Wind resource assessment is the process of measuring and analyzing wind before building a wind farm. It matters because small differences in wind speed can cause large differences in energy production. Developers use instruments on meteorological masts and lidar systems to find sites with strong, steady, and safe winds.
Good measurements reduce financial risk and help place turbines where they will produce the most electricity.
Key Facts
- Wind power available in moving air is P = 0.5 rho A v^3.
- A turbine cannot capture all wind power, so P_electric = 0.5 rho A v^3 C_p eta.
- Wind speed usually increases with height, often estimated by v2 = v1(h2/h1)^alpha.
- Capacity factor = actual energy produced over a time period / maximum possible energy over that time period.
- Turbulence intensity = standard deviation of wind speed / mean wind speed.
- Longer measurement campaigns, often 12 months or more, give better estimates of yearly wind conditions.
Vocabulary
- Meteorological mast
- A tall tower that holds wind sensors at several heights to measure wind speed, wind direction, temperature, pressure, and turbulence.
- Lidar
- A remote sensing device that uses laser light scattered by air particles to measure wind speed and direction above the ground.
- Wind shear
- Wind shear is the change in wind speed or direction with height above the ground.
- Capacity factor
- Capacity factor is the fraction of maximum possible energy that a wind turbine or wind farm actually produces over time.
- Turbulence intensity
- Turbulence intensity is a measure of how gusty or variable the wind speed is compared with the average wind speed.
Common Mistakes to Avoid
- Using only average wind speed, then ignoring the v^3 relationship. This is wrong because energy production depends very strongly on wind speed and on how often high wind speeds occur.
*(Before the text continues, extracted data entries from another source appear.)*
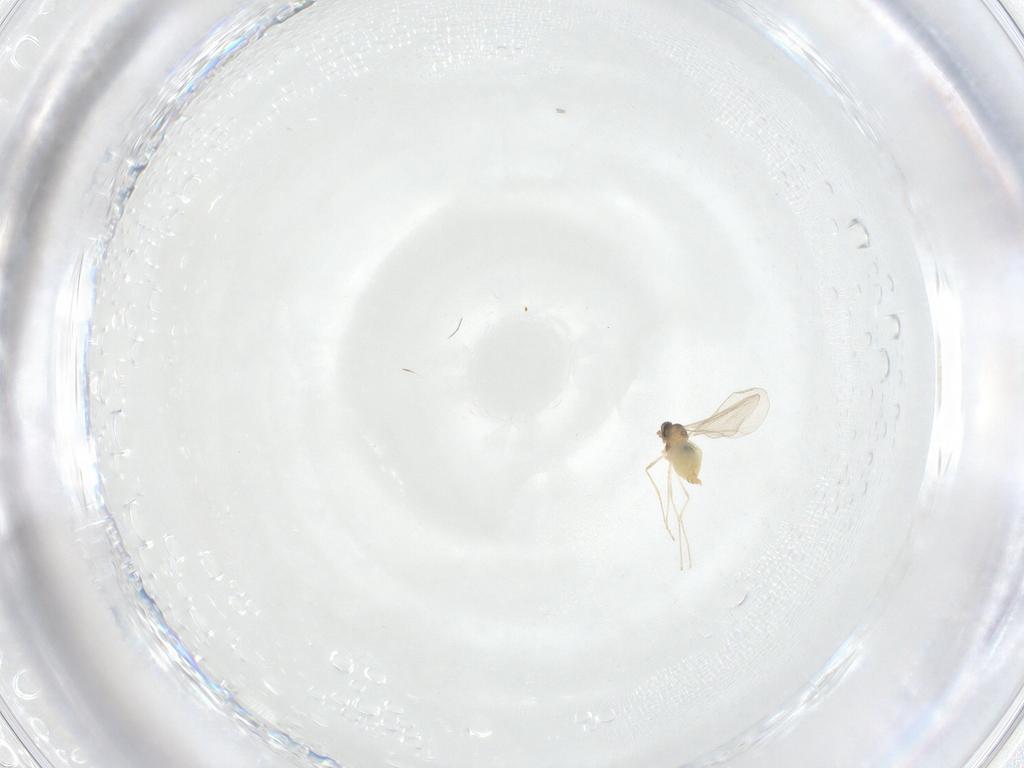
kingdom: Animalia
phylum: Arthropoda
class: Insecta
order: Diptera
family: Cecidomyiidae
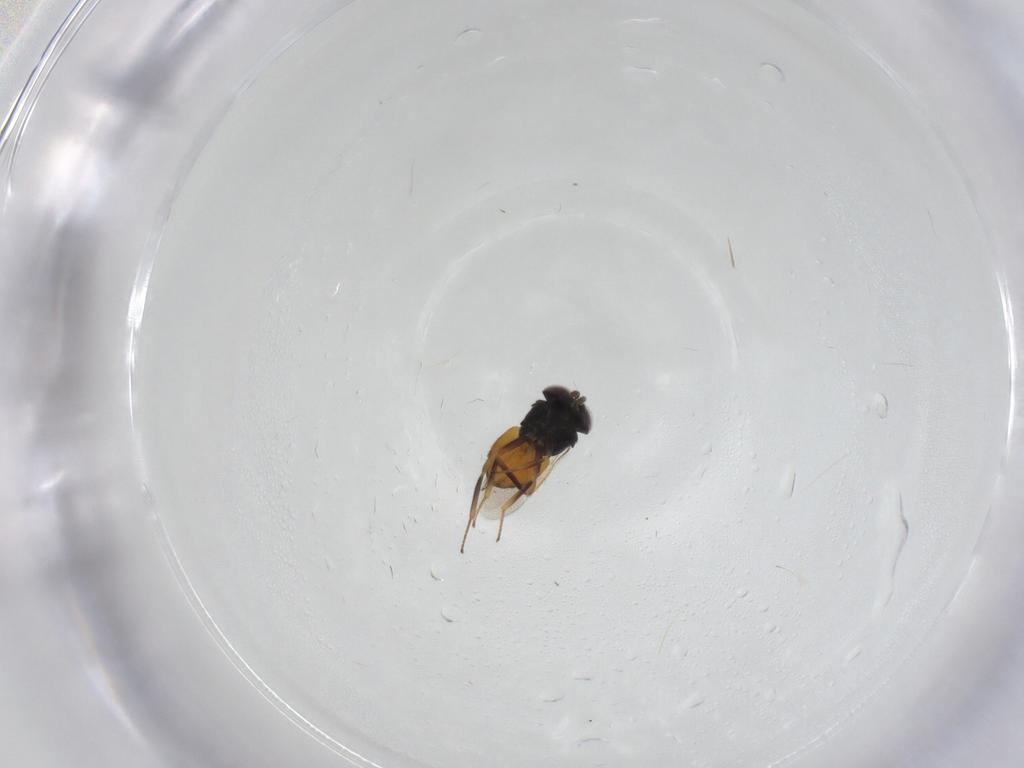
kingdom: Animalia
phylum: Arthropoda
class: Insecta
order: Hymenoptera
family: Aphelinidae
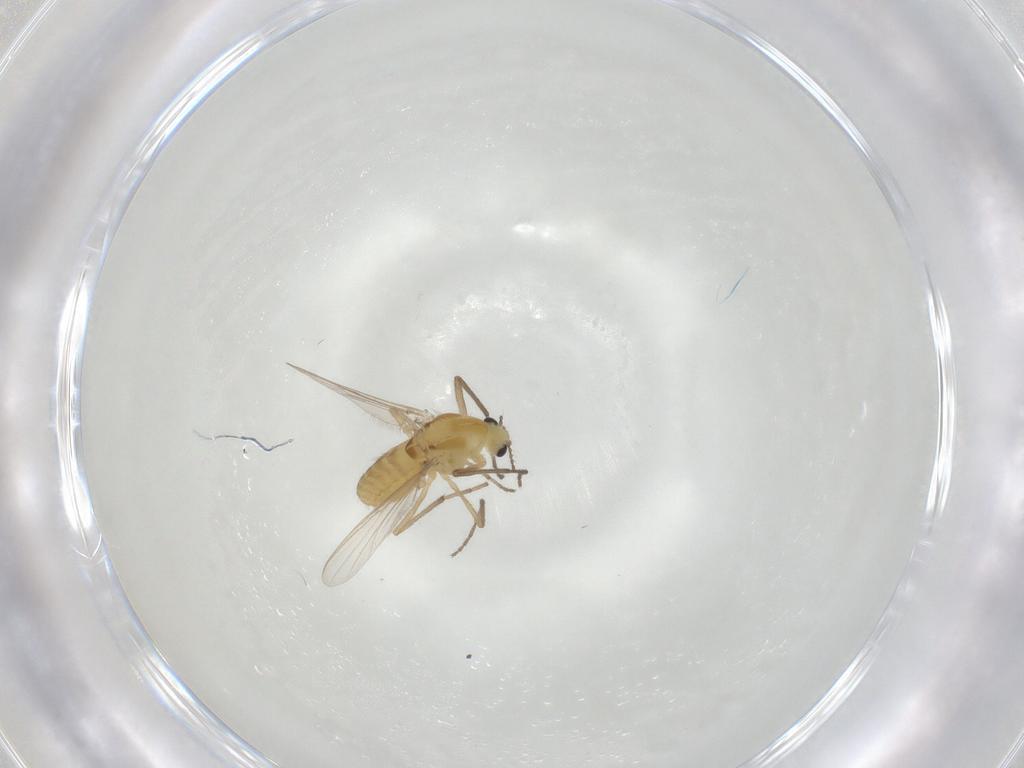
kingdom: Animalia
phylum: Arthropoda
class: Insecta
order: Diptera
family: Chironomidae
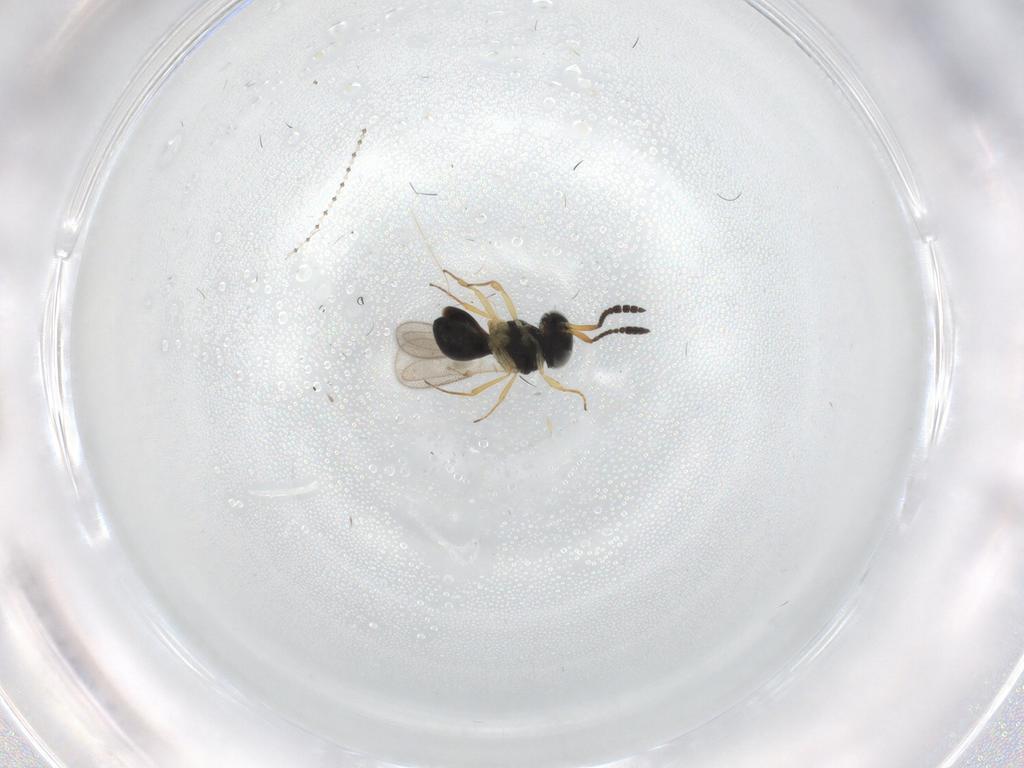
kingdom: Animalia
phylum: Arthropoda
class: Insecta
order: Hymenoptera
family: Scelionidae
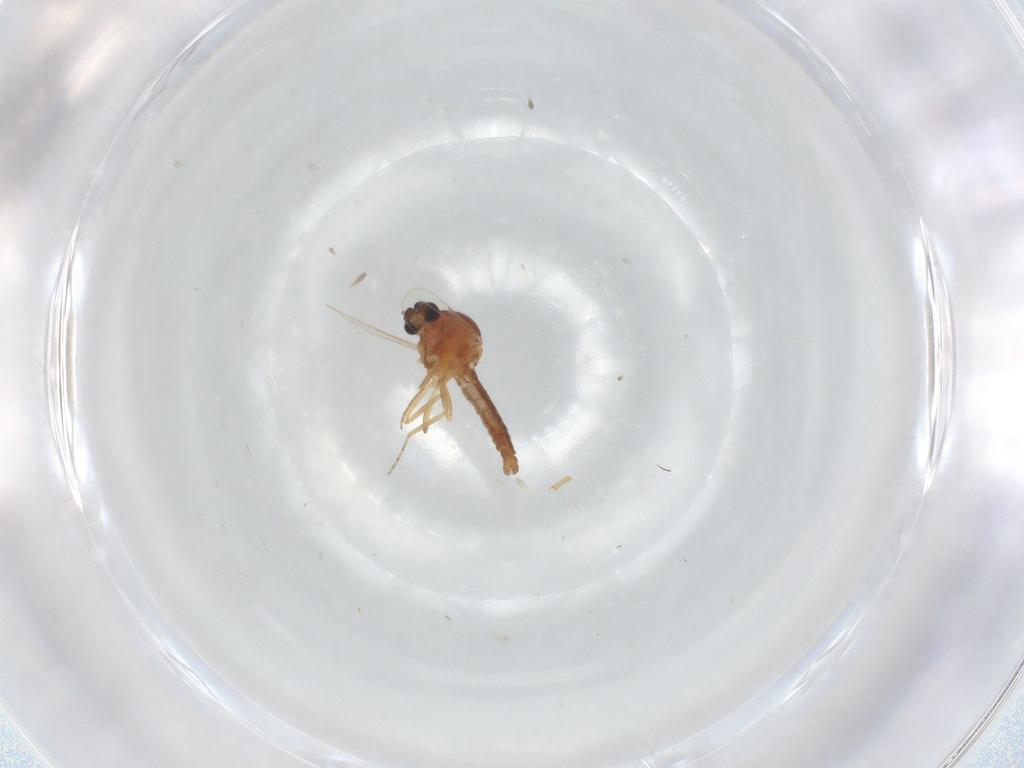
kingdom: Animalia
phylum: Arthropoda
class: Insecta
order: Diptera
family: Ceratopogonidae
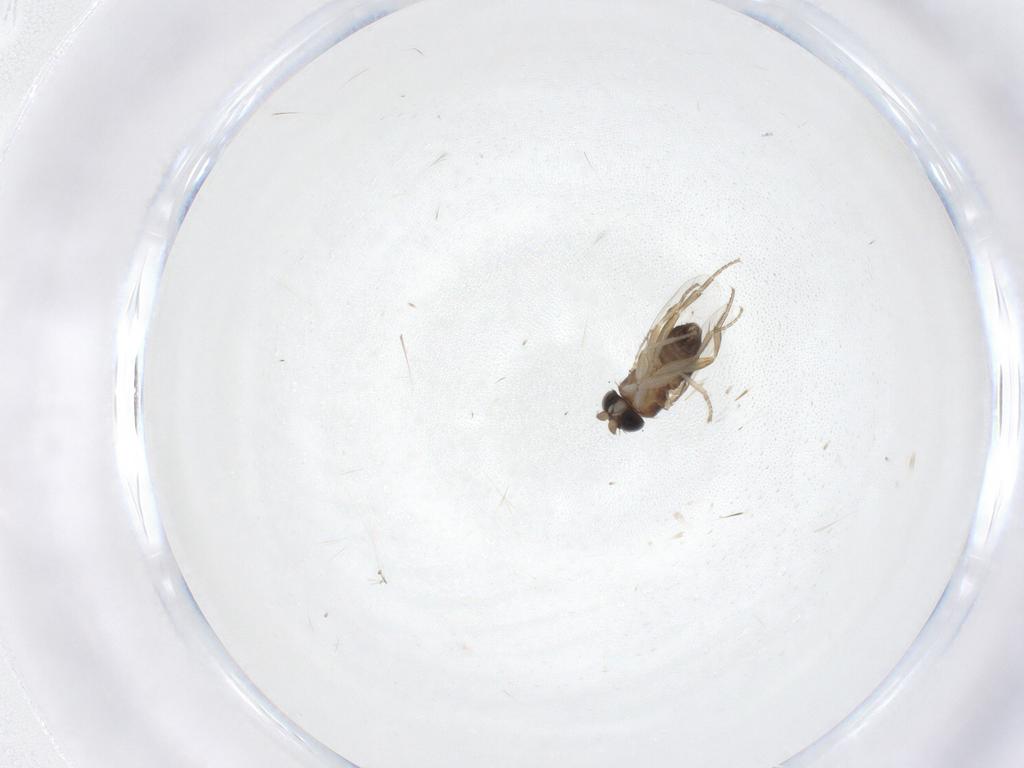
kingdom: Animalia
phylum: Arthropoda
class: Insecta
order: Diptera
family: Phoridae
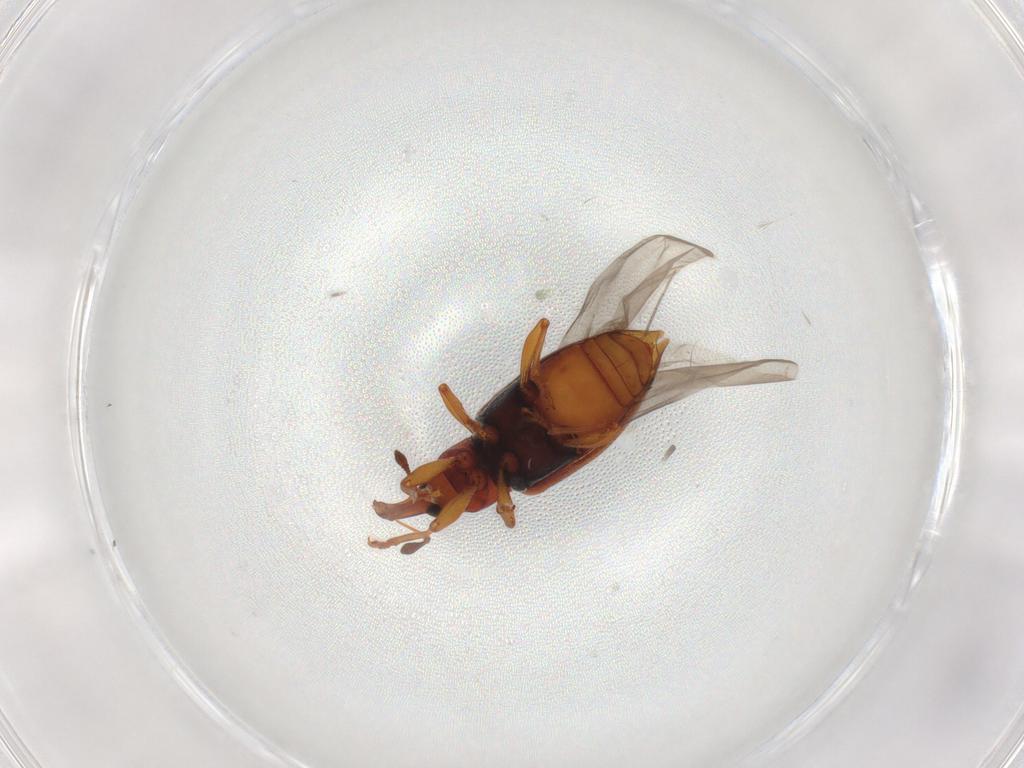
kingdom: Animalia
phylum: Arthropoda
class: Insecta
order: Coleoptera
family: Curculionidae
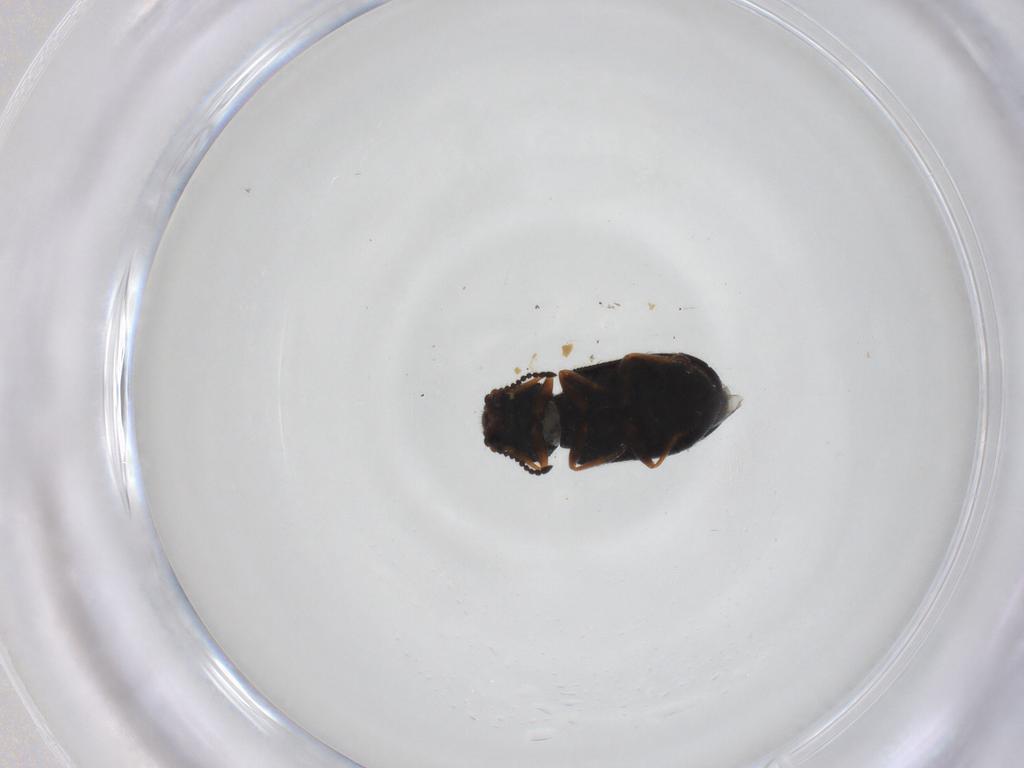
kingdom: Animalia
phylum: Arthropoda
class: Insecta
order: Coleoptera
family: Melyridae
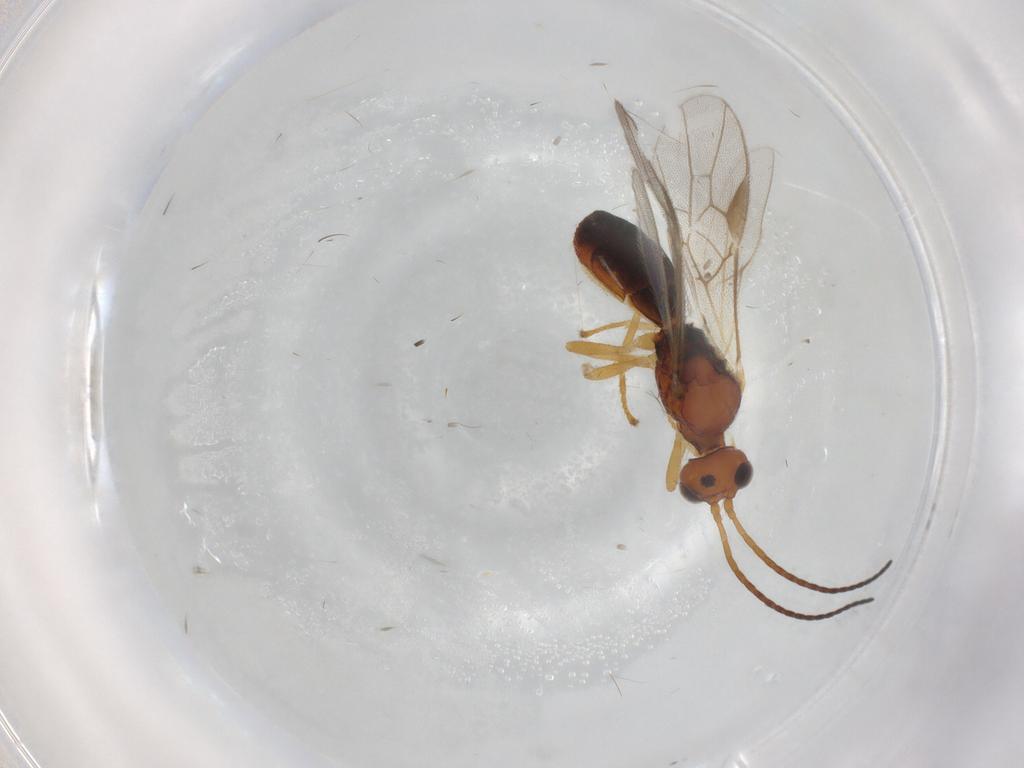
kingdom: Animalia
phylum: Arthropoda
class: Insecta
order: Hymenoptera
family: Braconidae
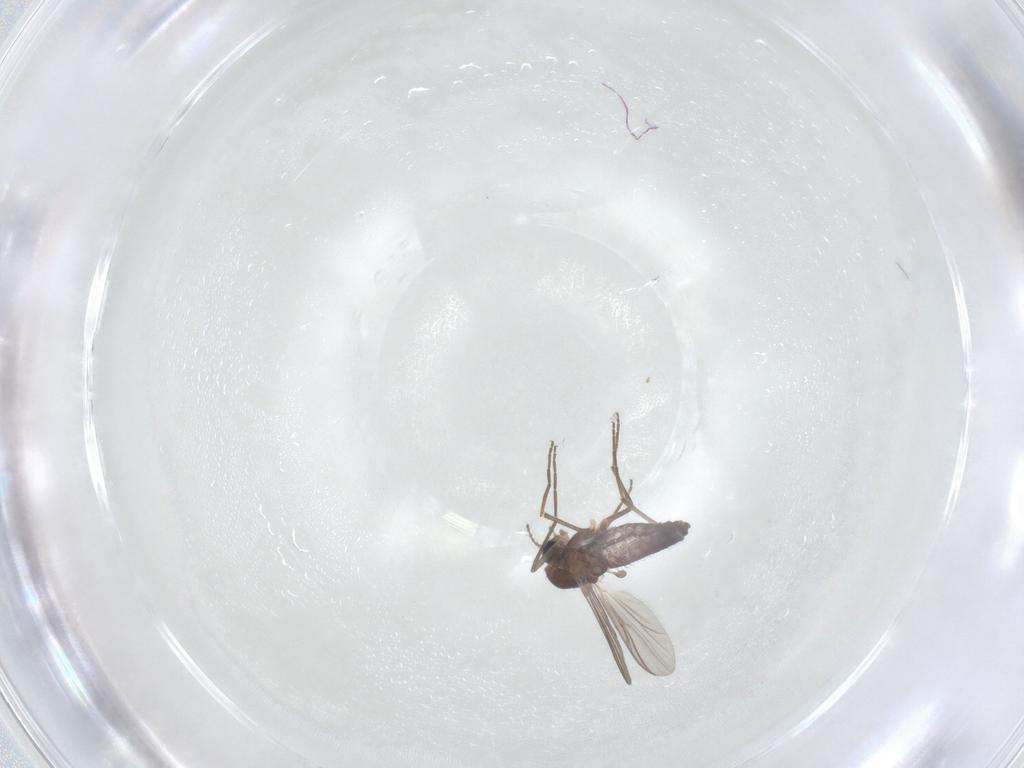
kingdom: Animalia
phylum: Arthropoda
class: Insecta
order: Diptera
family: Chironomidae
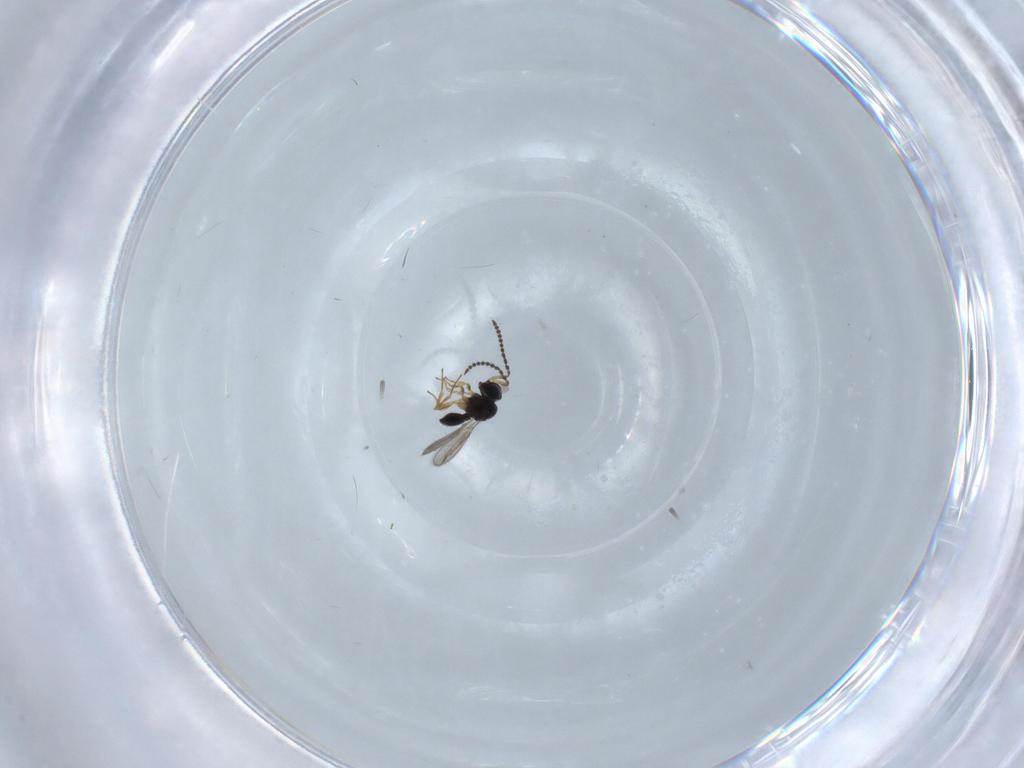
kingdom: Animalia
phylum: Arthropoda
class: Insecta
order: Hymenoptera
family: Scelionidae
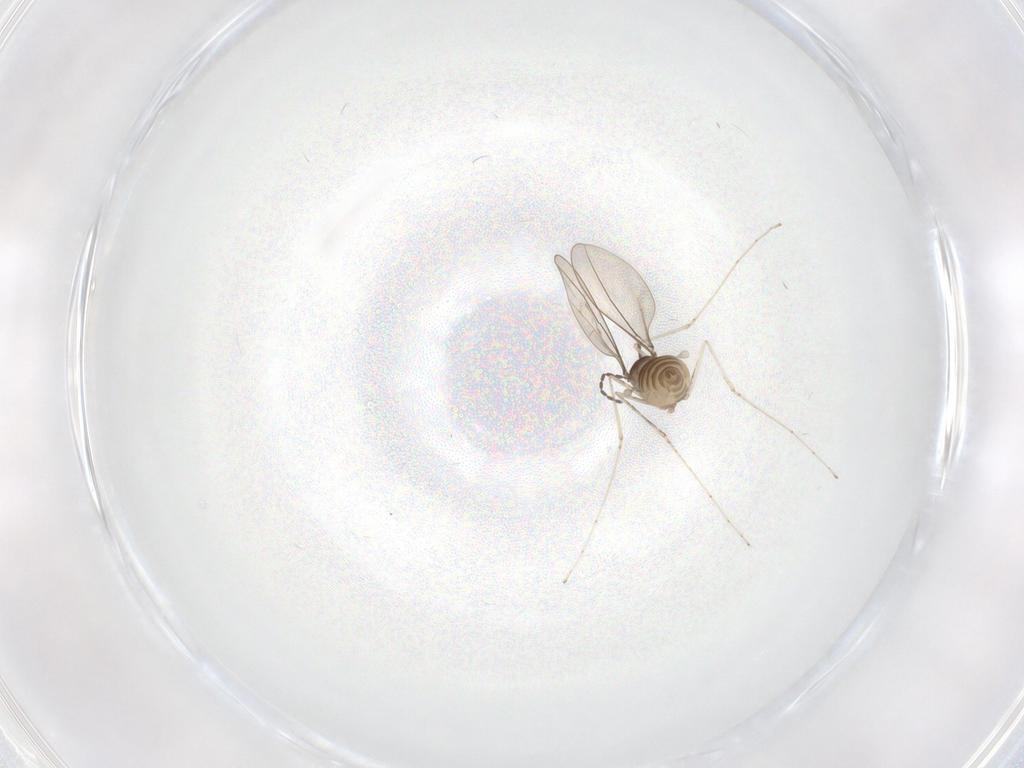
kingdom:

- Measuring wind too close to the ground and assuming it represents hub height. This is wrong because wind speed often increases with height, especially over rough terrain or forests.
- Ignoring wind direction and terrain effects. This is wrong because hills, valleys, buildings, and tree lines can speed up, slow down, or swirl the wind before it reaches a turbine.
- Treating short-term data as a complete climate record. This is wrong because one windy month or one calm season may not represent the long-term wind resource at the site.
Practice Questions
- 1 A lidar measures an average wind speed of 7.0 m/s at 80 m. If air density is 1.2 kg/m^3 and a turbine rotor has an area of 5000 m^2, what wind power is available in the air using P = 0.5 rho A v^3?
- 2 A met mast measures 6.0 m/s at 40 m. Estimate the wind speed at 100 m using v2 = v1(h2/h1)^alpha with alpha = 0.14.
- 3 A developer has two possible sites. Site A has stronger average wind but high turbulence from nearby hills, while Site B has slightly lower average wind but smoother flow and easier turbine access. Explain which factors should be compared before choosing the site.